REQUEST: Do any lines in the data below contain "definition"? If so, copy every one of them.

Saved entries:
____

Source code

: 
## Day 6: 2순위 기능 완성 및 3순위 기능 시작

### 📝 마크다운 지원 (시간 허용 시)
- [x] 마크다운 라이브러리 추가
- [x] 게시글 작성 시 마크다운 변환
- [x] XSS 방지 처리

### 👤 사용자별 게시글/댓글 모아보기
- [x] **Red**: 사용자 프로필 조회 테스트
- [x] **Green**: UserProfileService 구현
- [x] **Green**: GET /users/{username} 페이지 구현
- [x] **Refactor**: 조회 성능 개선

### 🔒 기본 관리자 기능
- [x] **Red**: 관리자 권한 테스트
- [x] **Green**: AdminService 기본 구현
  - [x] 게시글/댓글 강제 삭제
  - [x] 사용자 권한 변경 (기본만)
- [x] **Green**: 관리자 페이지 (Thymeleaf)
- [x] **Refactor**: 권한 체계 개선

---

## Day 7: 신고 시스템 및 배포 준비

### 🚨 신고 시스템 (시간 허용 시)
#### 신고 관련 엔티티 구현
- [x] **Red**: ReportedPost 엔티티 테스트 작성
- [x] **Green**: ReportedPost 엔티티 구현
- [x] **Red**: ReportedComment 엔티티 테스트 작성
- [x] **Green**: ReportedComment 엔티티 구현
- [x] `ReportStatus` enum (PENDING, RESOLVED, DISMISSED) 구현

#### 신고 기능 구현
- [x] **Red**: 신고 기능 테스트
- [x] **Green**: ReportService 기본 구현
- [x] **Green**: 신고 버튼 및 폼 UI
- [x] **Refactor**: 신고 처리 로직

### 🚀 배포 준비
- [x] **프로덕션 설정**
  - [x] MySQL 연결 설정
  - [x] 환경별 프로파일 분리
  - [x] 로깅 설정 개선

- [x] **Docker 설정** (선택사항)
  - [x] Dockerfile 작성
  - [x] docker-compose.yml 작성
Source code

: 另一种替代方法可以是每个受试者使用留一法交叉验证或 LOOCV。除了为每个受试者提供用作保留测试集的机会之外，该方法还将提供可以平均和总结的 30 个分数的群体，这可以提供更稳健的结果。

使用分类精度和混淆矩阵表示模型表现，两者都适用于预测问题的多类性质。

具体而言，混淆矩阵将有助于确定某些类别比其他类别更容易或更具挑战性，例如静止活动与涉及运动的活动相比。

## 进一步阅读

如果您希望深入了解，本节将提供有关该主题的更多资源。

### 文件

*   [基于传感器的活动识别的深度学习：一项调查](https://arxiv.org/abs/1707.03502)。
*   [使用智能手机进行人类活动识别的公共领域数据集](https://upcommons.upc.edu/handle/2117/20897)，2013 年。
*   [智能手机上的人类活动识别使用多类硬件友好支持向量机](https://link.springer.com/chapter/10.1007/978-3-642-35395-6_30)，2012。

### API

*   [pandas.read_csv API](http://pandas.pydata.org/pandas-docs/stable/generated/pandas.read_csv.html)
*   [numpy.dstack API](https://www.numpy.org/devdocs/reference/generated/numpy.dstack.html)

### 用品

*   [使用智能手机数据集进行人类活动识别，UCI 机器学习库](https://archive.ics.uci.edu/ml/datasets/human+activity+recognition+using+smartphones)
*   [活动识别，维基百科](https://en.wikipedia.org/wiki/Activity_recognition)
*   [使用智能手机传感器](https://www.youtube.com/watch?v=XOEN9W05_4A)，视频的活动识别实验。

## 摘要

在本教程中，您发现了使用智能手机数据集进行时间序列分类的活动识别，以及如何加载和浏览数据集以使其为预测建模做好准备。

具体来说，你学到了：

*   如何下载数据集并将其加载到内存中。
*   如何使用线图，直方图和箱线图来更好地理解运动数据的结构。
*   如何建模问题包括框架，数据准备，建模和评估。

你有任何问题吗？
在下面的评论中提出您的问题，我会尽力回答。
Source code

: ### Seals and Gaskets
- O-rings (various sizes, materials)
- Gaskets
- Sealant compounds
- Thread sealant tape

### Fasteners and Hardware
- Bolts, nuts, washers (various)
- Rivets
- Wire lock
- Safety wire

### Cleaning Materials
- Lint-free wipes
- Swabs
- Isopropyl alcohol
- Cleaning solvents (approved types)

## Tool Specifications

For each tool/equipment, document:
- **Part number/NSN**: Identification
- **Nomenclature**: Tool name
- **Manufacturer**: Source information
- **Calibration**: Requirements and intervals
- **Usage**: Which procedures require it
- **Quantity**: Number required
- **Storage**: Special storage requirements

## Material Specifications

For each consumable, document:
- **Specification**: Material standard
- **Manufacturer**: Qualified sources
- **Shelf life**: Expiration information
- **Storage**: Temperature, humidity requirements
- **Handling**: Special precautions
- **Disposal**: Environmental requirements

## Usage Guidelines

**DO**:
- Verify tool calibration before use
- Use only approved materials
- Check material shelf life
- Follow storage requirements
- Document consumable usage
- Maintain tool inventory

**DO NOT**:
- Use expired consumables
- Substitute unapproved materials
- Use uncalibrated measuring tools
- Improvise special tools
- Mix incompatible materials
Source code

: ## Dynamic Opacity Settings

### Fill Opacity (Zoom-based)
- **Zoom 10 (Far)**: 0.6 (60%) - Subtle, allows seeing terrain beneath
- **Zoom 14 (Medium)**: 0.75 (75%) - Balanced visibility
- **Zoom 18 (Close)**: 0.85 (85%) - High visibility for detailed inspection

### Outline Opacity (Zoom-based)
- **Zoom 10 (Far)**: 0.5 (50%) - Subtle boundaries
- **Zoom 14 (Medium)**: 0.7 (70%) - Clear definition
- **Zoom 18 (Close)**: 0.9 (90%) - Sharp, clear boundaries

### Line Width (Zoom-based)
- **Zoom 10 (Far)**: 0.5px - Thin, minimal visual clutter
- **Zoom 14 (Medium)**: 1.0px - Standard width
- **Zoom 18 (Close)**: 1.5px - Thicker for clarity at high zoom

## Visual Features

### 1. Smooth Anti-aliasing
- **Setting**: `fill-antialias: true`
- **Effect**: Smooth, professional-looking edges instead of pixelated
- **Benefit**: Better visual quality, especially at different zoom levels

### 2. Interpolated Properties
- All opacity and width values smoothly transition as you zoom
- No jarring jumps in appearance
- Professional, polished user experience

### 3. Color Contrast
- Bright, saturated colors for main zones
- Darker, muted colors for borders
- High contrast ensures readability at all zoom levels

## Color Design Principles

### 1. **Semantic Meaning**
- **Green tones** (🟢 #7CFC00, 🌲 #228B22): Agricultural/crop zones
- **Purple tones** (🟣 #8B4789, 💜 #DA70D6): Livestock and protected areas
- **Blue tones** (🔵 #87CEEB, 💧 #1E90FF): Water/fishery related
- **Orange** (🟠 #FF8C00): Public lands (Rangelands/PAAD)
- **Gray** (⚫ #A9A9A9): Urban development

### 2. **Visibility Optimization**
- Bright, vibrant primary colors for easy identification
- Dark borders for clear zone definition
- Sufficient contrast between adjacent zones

____

COMPLETED TASK:
- **Zoom 14 (Medium)**: 0.7 (70%) - Clear definition
- Dark borders for clear zone definition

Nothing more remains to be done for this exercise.